Dorothy Arzner Pioneer, Queer, Feminist still

Vassilis Kroustallis reviews the doc on one of the greatest (and the first) of Hollywood's female directors, Dorothy Arzner.

Dorothy Arzner (1897-1979) was simply one of Hollywood's great pioneers, in the transition from the silent to the talking era, who managed to invent both the boom and complex characterization in otherwise 'typical Hollywood' stories. (There were other women directors before her, of course: Alice Guy-Blaché, Lois Webel, Mabel Normand are some names that come to mind). The new, mid-length (53 minutes) doc 'Dorothy Arzner: Pioneer, Queer, Feminist' by Clara Kuperberg & Julia Kuperberg manages to put some of her achievements in the spotlight -yet curiously moving queerness out of the big picture.

Sure, there is the question of how single-handedly (the otherwise rich) Dorothy Arzner managed to climb the Hollywood ladder from script girl (she didn't even know how to type) to editor to Paramount director. The documentary starts with briefly describing Arzner's childhood (she was always a 'tomboy' and her mother's decision to put her in an all-girl school made things 'worse'). Arzner herself appears in recorded interviews from 1970 and 1975; Francis Ford Coppola, the most famous of her UCLA film students (she taught there between 1961 and 1965) pays homage to her. Film historians Shelley Stamp, Tony Maietta, and film teacher Emily Carman do an admirable job of unveiling both the womanhood inherent in films like 'Craig's Wife' (1936, with Rosalind Russell with a steely determination to fall in love with a property instead of a husband), and 'Dance, Girl, Dance' (1940), proving that Arzner could easily bypass the rigorous Hayes Code. Making comparisons with the other Hollywood maverick, the incomparable Ida Lupino, the film seeks connections -and mostly succeeds- in asserting that both women defied the traditional norms of marriage in their work.

Queerness serves here as material for making womanhood the epicenter in Arzner's film; what is left untouched is her relationship with Marion Morgan, her partner of more than 40 years. The fact of her being an out lesbian in Hollywood's homophobic society is mentioned, but not investigated. We equally get some unrehearsed answers as to why Arzner stopped making films after her 'First Come Courage' in 1943. Was she tired of the more McCarthy-ladden Hollywood? Was she in danger herself? There are assumptions, but not new material in the Kuperberg sisters' documentary. Her relationship with Katharine Hepburn in 'Christopher Strong' (1933), another queer figure -this one in denial- still lies hidden.

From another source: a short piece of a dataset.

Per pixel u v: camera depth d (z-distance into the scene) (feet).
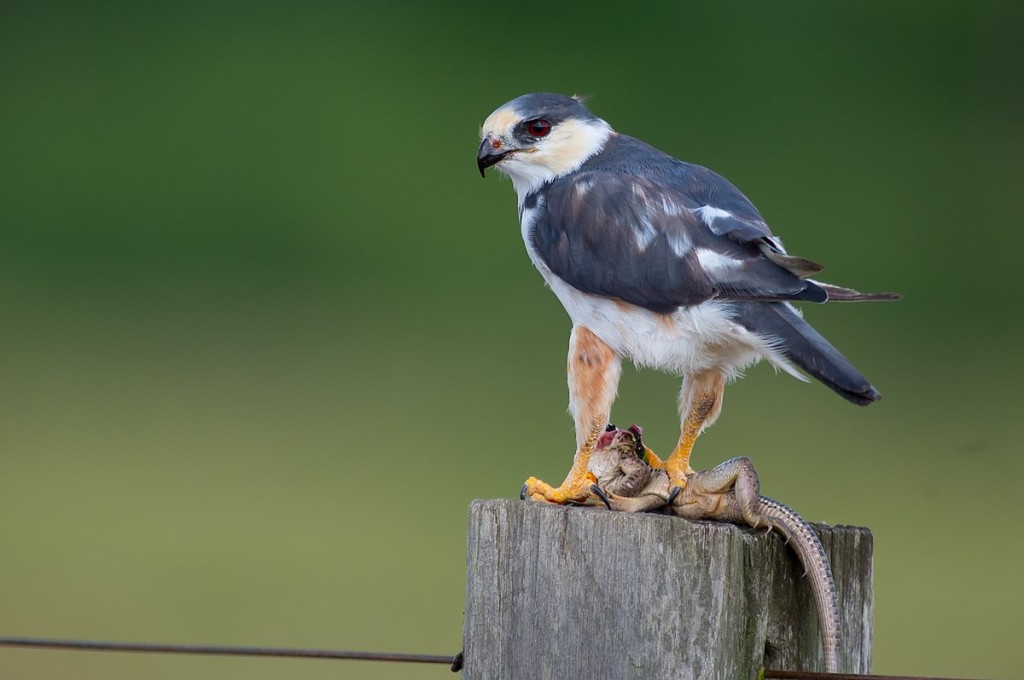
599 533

The film clips themselves move the doc forward and reveal the complex process by which Arzner moved in terms of creating intricate, never simple-minded relationships even at the level of a single shot. Check, for instance, the 'Merrily We Go To Hell' (1932) shot, in which Sylvia Sidney, with her back turned to the camera, has to witness her husband kissing another woman (in the front of a crowd, as the case of a 'role play'). She is blocked in the middle with actors acting as obstacles from both the left and the right-hand side corner of the kitchen corridor, with herself nowhere to go but stay and suffer the humiliation. (Spoiler: she will avenge).

 'Dorothy Arzner: Pioneer, Queer, Feminist' works well as an entry-level primer in Dorothy Arzner as a name known and then forgotten; to be resurrected again -and finally be given the prominence she needs. It tells a simple story of a woman pioneer making it big in the context of a gruesomely male environment; this is only the beginning of Arzner's more intricate personality and work output.

Dorothy Arzner Pioneer, Queer, Feminist screened at the 2024 Thessaloniki Film Festival.